- Japanese poster for Big Joys, Small Sorrows
- Kanji: 新・喜びも悲しみも幾歳月
- Directed by: Keisuke Kinoshita
- Written by: Keisuke Kinoshita
- Starring: Go Kato Reiko Ohara
- Cinematography: Kozo Okazaki
- Music by: Chuji Kinoshita
- Distributed by: Shochiku
- Release date: June 28, 1986 (Japan);
- Running time: 130 minutes
- Country: Japan
- Language: Japanese
- Box office: ¥395 million

= Big Joys, Small Sorrows =

1986 Japanese film by Keisuke Kinoshita

Big Joys, Small Sorrows (新・喜びも悲しみも幾歳月, Shin Yorokobi mo Kanashimi mo Ikutoshitsuki) is a 1986 Japanese film directed by Keisuke Kinoshita, revisiting his melancholic earlier work, Times of Joy and Sorrow (1957), of a lighthouse keeper and the transient lifestyle he and his family endure. Shot at 10 different lighthouses, four temples, and various scenic locations (including two of the famous Three Views of Japan (日本三景)), spanning the length of Japan from Kyushu to Hokkaido, the film serves a secondary purpose as an insightful time capsule travelogue of early 1980s Japan. It is Kinoshita's 48th and last film.

DATASET CONTENT:

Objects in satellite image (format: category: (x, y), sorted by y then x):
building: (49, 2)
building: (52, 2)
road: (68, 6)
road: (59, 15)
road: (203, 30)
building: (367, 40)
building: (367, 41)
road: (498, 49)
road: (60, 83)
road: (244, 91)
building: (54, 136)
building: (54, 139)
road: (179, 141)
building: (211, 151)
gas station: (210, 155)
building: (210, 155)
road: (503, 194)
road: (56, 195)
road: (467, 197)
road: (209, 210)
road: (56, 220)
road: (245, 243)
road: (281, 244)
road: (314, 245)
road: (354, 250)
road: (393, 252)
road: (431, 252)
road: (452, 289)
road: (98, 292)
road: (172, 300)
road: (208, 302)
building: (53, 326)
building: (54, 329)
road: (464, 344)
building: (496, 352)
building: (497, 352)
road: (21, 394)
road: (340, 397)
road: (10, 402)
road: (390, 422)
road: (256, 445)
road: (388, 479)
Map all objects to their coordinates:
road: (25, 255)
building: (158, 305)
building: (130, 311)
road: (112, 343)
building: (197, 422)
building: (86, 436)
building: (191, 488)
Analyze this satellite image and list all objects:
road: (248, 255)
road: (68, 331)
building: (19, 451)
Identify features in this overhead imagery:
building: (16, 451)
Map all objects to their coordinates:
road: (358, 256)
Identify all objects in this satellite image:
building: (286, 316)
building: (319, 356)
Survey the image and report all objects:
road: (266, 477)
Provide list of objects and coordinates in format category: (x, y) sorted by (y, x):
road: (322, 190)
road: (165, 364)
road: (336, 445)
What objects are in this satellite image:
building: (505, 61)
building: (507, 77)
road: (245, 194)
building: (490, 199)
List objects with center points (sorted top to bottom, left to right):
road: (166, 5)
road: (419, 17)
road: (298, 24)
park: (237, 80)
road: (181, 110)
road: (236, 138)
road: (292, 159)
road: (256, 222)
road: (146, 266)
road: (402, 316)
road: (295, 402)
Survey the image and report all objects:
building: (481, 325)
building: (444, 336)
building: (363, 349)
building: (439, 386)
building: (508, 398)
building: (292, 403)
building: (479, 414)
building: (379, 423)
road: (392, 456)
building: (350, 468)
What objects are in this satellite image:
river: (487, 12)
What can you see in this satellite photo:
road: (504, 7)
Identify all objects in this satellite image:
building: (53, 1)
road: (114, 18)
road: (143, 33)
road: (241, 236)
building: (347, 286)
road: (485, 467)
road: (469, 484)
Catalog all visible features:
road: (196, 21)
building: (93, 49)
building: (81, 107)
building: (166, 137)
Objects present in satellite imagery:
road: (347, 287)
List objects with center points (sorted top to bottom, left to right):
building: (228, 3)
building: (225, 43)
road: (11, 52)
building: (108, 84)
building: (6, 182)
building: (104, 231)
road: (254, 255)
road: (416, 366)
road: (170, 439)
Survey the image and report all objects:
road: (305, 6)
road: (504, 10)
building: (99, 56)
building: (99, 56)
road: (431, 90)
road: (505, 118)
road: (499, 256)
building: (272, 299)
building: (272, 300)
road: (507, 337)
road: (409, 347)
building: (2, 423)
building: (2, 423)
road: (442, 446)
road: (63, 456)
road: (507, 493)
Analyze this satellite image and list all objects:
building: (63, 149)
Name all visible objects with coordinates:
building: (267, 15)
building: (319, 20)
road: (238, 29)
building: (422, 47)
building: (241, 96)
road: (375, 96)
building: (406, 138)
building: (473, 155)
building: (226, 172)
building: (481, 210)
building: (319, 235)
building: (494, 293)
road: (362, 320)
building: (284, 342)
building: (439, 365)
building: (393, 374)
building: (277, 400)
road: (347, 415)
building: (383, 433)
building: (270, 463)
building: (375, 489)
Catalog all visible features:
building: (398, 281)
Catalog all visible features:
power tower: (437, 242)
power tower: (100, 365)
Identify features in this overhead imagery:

WRITTEN TASKS:
**A.** From the Big Joys, Small Sorrows film article, list every person named in the credit list at the top of the text.
**B.** Use the Big Joys, Small Sorrows film article to answer these.
(i) What is the running time?
(ii) At how many lighthouses was it shot?
(iii) Where does it rank among Kinoshita's films?

EXERCISE RESPONSES:
**A.**
Keisuke Kinoshita
Go Kato
Reiko Ohara
Kozo Okazaki
Chuji Kinoshita

**B.**
(i) 130 minutes
(ii) 10 lighthouses
(iii) It is his 48th and last film.